▸ WHAT YOU SHOULD DO
Within the listing below, give again exactly the lines between the one containing "retorno 25% maior" and the one containing "Enseignement et formation", inclusive, pictures left aside.

▸ RECORDS
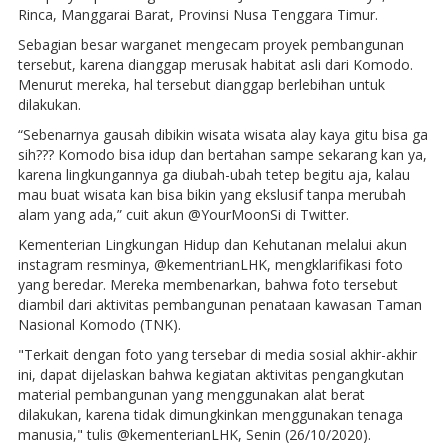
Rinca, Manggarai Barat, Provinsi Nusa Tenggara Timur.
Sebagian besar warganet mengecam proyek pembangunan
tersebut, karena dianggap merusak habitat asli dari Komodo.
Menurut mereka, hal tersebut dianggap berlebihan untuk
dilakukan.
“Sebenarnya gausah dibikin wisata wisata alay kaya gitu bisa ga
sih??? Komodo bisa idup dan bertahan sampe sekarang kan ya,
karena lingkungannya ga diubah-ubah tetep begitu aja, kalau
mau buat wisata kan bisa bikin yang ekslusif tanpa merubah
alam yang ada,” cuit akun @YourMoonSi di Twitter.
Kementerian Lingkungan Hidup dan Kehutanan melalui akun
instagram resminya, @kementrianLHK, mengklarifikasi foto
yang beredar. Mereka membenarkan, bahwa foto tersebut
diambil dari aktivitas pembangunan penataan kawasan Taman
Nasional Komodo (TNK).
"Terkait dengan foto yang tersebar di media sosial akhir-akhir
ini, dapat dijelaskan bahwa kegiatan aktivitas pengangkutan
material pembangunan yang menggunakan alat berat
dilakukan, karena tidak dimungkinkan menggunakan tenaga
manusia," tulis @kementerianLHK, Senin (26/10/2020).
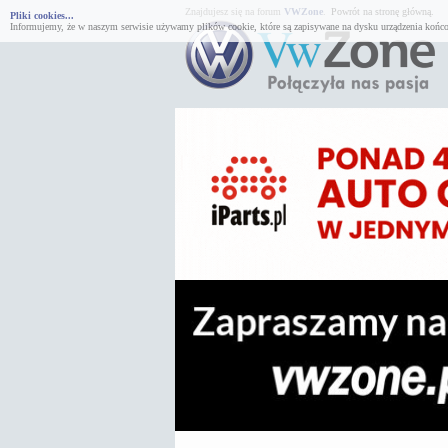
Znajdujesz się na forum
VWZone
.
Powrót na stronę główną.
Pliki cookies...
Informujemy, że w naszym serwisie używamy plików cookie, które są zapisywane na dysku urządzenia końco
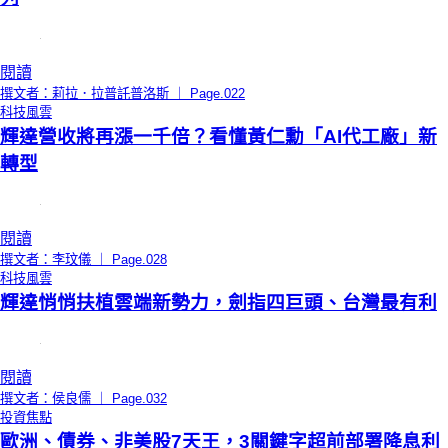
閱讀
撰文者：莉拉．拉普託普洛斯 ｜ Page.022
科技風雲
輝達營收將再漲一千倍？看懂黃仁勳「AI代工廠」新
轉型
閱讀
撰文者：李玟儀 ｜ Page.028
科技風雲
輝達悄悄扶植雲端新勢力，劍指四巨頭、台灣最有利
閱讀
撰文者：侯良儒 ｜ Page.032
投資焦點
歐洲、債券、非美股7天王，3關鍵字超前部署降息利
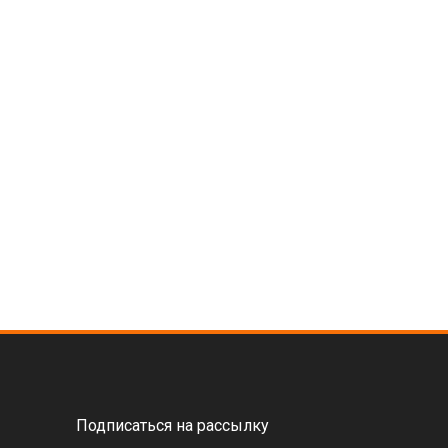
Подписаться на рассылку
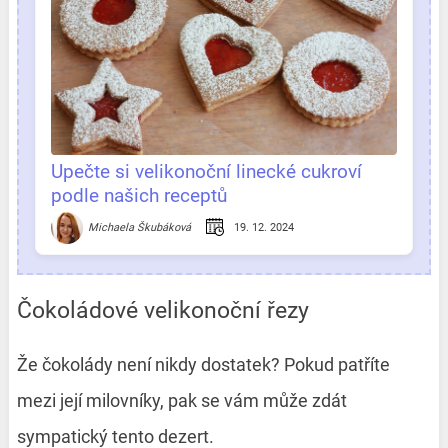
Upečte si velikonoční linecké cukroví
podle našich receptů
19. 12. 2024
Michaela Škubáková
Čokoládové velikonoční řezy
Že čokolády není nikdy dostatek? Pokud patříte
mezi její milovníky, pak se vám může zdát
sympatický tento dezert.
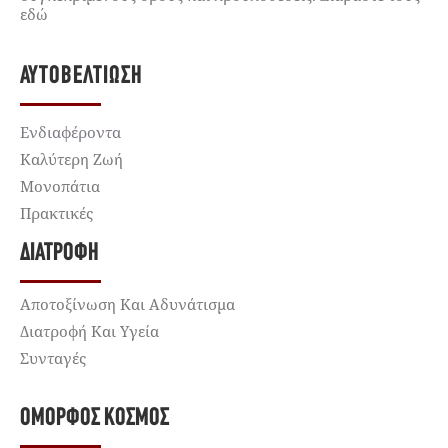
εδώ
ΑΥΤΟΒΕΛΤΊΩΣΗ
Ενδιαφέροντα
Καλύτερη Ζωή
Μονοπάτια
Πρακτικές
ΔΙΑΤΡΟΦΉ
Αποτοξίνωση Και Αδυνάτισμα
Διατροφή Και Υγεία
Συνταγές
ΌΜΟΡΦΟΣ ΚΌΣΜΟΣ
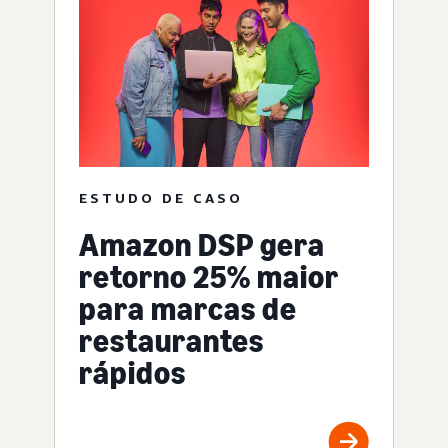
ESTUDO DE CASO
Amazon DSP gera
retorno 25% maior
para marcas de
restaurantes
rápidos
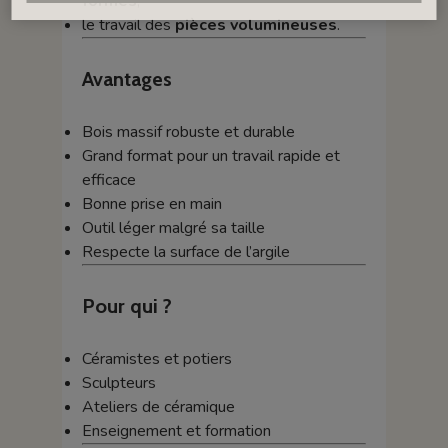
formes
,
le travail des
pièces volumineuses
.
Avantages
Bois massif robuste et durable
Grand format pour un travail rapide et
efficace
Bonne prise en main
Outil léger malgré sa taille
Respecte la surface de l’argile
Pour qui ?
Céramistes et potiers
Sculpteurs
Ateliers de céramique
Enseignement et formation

==

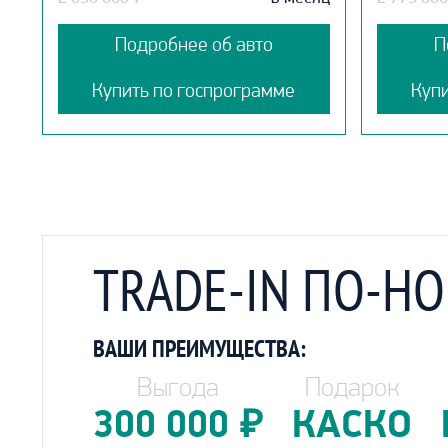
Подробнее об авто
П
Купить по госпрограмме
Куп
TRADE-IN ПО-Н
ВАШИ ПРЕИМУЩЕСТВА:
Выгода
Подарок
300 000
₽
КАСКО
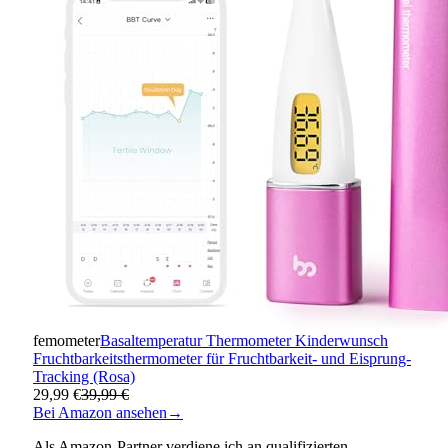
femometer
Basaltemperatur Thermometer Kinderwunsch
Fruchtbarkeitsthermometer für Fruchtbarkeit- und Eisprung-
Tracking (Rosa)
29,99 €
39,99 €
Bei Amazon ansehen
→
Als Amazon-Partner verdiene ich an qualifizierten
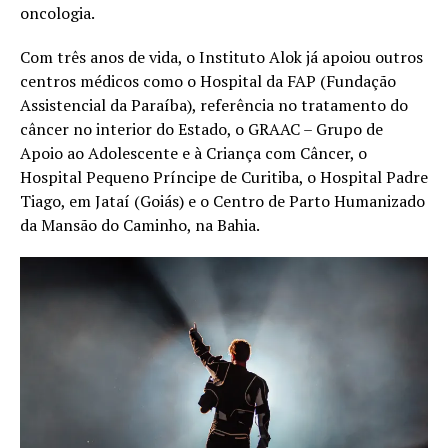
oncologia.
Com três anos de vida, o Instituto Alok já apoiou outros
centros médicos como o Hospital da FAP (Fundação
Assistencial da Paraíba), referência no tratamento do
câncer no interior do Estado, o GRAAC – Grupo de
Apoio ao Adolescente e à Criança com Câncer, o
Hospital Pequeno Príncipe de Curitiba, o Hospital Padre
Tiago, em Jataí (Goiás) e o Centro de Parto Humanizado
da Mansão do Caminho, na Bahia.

▸ YOUR SOLUTION
retorno 25% maior
para marcas de
restaurantes
rápidos
formes
,
le travail des
pièces volumineuses
.
Avantages
Bois massif robuste et durable
Grand format pour un travail rapide et
efficace
Bonne prise en main
Outil léger malgré sa taille
Respecte la surface de l’argile
Pour qui ?
Céramistes et potiers
Sculpteurs
Ateliers de céramique
Enseignement et formation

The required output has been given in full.